In some cases, double-cuff placement might be preferred. EasyClick™ Y-Connector will enable a double-cuff configuration of the device.
ContiReflex® Enhanced Artificial Urinary Sphincter incorporates a hydrophilic coating on all device surfaces. This hydrophilic coating will allow your surgeon to choose the aqueous solution she will dip into the device before implantation.
It is expected that a full recovery from artificial urinary sphincter implantation could take up to 6 weeks. Please keep in mind that every patient will have a different timeline for recovery. Your physician will manage your post-op care. You need to follow your physician’s suggestions for a speedy recovery. Your implanted Artificial Urinary Sphincter will be activated by your physician in your follow-up appointment, which is generally scheduled for four to six weeks after implantation.
All components of the artificial urinary sphincter are concealed in your body and can not be noticed from the outside. Others will not know that you have an artificial urinary sphincter implanted unless you choose to disclose it.
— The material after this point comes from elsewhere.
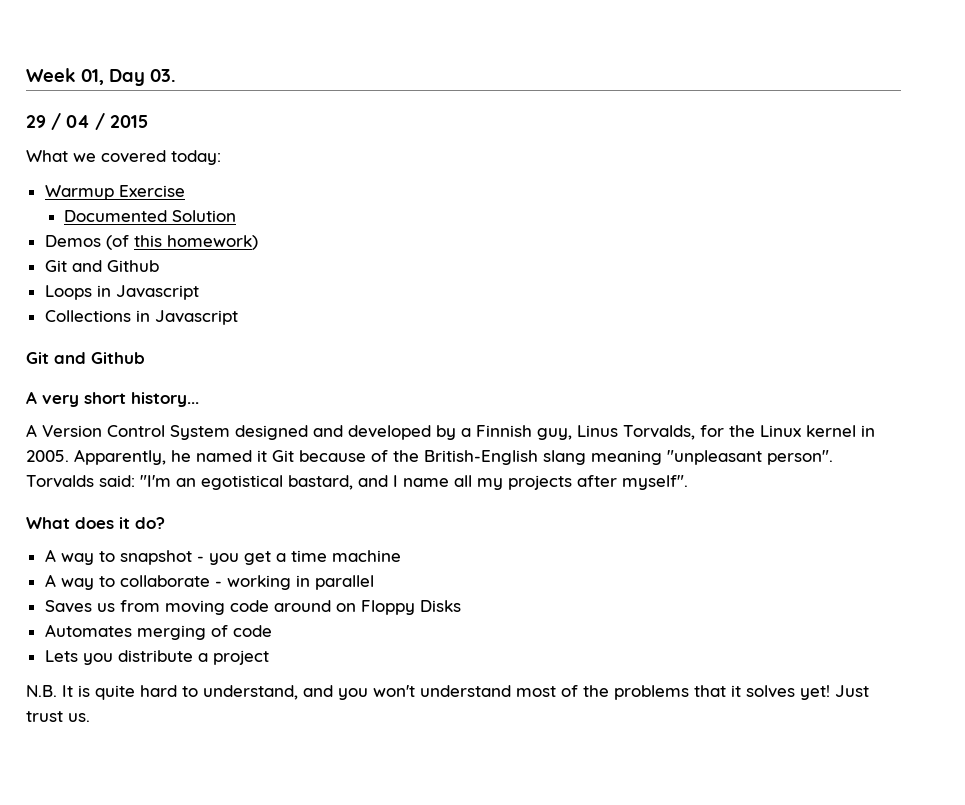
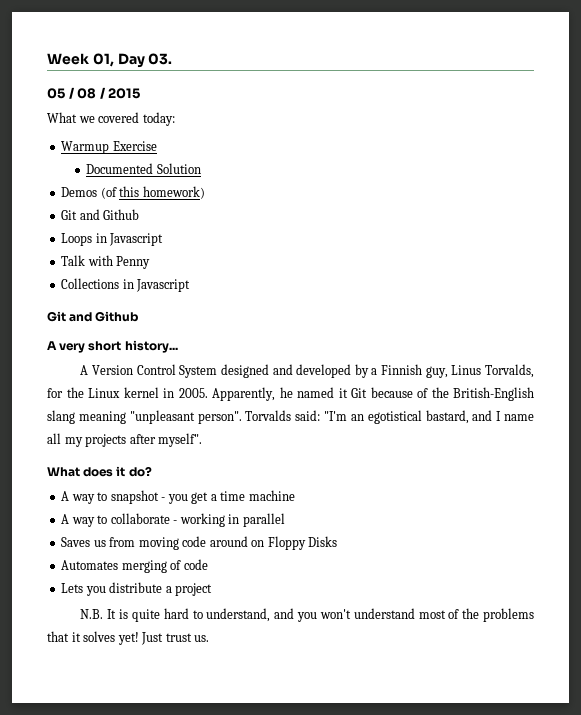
[26,113,90,130] 29 / 04 -> [47,87,97,99] 05 / 08
(199, 292) none -> [61,255,151,269] // Talk with Penny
Aside from stress urinary incontinence, erectile dysfunction is another common side effect of radical prostatectomy surgery. If you are experiencing SUI and erectile dysfunction, consult a specialized physician. An artificial Urinary Sphincter can be used simultaneously with Inflatable Penile Prosthesis (e.g., Infla10 Three-Piece Inflatable Penile Prosthesis).
1 Rigicon® ContiReflex® Enhanced Artificial Urinary Sphincter Instructions for Use.
2 Boysen, William, et al. “Combined Placement of Artificial Urinary Sphincter and Inflatable Penile Prosthesis Does Not Increase Risk of Perioperative Complications or Impact Long-term Device Survival.” Urology vol. 124 (2019): 264-270.